Of course not all shiny objects are good. (Hello foot. Please stop swelling up. And hurting. Just because you are now swelling in a completely different location doesn’t make it better. In fact it probably is worse.)
In related news – I don’t have gout. Not that anyone thought I had gout, but now there are blood tests to prove it. Because it turns out that if you show up at urgent care with a swollen painful foot, they not only x-ray it, but even though the doctor says “I don’t think it is gout, because the joint isn’t painful” the doctor also says “But as long as you’re here, we’ll do the blood test anyway.”
“As long as you are here” is actually a key statement, because once they take the blood and the x-ray, they bring you back to your surprisingly spacious curtained room and leave you there until the lab results come back. In clock time this is over two hours.
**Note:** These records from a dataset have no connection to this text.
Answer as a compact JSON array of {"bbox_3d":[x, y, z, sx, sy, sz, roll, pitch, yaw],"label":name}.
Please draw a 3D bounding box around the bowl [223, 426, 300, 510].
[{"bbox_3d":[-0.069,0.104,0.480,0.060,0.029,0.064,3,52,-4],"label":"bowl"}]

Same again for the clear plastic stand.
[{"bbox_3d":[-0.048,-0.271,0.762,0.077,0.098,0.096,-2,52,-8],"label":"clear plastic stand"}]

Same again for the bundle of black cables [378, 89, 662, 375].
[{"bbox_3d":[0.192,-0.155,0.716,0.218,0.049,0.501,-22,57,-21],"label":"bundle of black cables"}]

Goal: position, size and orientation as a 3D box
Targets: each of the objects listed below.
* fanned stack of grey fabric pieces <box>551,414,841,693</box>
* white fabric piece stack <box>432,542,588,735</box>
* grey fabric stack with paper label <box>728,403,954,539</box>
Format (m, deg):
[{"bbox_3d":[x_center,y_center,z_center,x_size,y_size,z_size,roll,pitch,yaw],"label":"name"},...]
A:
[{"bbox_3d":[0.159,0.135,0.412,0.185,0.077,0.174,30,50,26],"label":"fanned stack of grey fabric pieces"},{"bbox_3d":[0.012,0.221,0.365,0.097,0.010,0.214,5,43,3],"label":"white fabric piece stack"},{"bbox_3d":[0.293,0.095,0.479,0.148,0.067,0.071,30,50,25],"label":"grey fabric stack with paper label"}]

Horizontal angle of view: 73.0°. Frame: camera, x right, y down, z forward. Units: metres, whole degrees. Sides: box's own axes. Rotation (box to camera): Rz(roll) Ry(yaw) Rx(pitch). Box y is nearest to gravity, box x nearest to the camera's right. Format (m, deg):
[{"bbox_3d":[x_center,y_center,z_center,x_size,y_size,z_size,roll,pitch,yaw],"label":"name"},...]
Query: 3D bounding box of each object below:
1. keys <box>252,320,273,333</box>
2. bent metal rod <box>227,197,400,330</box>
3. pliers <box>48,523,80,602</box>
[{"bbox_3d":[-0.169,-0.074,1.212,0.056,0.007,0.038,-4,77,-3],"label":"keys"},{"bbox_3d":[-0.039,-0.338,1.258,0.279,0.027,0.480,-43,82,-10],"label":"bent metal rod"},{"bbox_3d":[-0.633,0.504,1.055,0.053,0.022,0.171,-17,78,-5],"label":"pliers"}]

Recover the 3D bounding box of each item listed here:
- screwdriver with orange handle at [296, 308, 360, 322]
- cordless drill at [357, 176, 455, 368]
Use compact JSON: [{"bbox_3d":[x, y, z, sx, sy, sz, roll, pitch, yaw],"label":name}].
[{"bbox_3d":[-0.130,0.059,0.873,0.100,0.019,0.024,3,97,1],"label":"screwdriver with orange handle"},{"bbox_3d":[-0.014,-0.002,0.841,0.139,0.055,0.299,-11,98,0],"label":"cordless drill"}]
In perceived reality time it is reading one and a half books (which thank goodness I had with me because the only things to read in the room were the “medical waste” sticker, and the “linens only” sign on the dirty linen bin). It is draining your reusable water bottle, and realizing that this was a horrible day to skip breakfast, because you are now also skipping lunch. The two hours? That doesn’t count the time in the waiting room, or in the spacious curtained room waiting for them to take my blood.
But anyway, I don’t have gout. Or a broken bone. What I do have is a swollen painful foot that is pissing me off, and no clear diagnosis, therefore no clear “this is how I fix it.”
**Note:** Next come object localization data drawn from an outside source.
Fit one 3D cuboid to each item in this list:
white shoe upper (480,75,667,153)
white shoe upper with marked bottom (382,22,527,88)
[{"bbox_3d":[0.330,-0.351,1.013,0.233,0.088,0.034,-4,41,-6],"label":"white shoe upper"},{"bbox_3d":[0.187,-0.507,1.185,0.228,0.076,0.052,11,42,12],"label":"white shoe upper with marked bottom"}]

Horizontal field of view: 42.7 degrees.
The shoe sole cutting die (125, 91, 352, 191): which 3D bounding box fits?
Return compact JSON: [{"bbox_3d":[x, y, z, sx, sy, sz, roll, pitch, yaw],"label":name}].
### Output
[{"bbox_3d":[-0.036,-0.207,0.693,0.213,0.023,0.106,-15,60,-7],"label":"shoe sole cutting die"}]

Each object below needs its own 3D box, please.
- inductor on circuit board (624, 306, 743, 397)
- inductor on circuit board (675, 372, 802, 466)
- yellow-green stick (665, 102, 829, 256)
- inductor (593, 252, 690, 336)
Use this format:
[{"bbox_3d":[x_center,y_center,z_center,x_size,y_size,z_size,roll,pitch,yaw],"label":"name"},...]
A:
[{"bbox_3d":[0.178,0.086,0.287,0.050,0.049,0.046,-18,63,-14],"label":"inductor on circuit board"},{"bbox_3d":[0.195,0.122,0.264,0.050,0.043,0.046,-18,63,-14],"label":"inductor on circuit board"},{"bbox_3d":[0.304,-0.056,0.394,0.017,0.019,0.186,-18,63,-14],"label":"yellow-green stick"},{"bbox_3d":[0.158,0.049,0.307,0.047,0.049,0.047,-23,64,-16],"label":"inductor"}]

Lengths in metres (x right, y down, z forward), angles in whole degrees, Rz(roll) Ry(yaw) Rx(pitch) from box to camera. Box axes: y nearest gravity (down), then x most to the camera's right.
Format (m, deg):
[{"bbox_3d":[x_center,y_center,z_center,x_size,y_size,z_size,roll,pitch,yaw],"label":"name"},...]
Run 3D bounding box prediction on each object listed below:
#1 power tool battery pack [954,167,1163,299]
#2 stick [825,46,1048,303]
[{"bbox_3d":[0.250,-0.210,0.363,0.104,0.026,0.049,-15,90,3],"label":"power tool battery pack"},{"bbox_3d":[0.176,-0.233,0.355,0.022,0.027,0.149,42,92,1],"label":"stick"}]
In my version of efficient multi-tasking, I managed to combine foot injury with a nasty virus that knocked me on my ass for several days with a slight heat wave. So I spent the last few days either on the sofa or in bed, blowing my nose, off my foot, hiding in the air conditioning. So, three tasks at once. If you can count appreciating air conditioning as a task, which I have decided it does.
In other related news: non-drowsy Sudafed? What ever they changed to make it non drowsy does not work on my beloved husband. Knocks him out. Which I envy, because for me it is ultra non-drowsy. I’m wide awake all day, and almost all of the night. So during that time where you feel especially crappy and have no functioning brain cells, the time most people fall into a sweaty sleep? Me, wide awake, bored, unable to focus, and irritable. So a true joy to be around. Because the mountain of dirty kleenex and chapped nose weren’t quite enough to keep people away from me, I had to have the addition of super unpleasant and everyone hoping I didn’t somehow manage to arm myself. Because I was that lovely.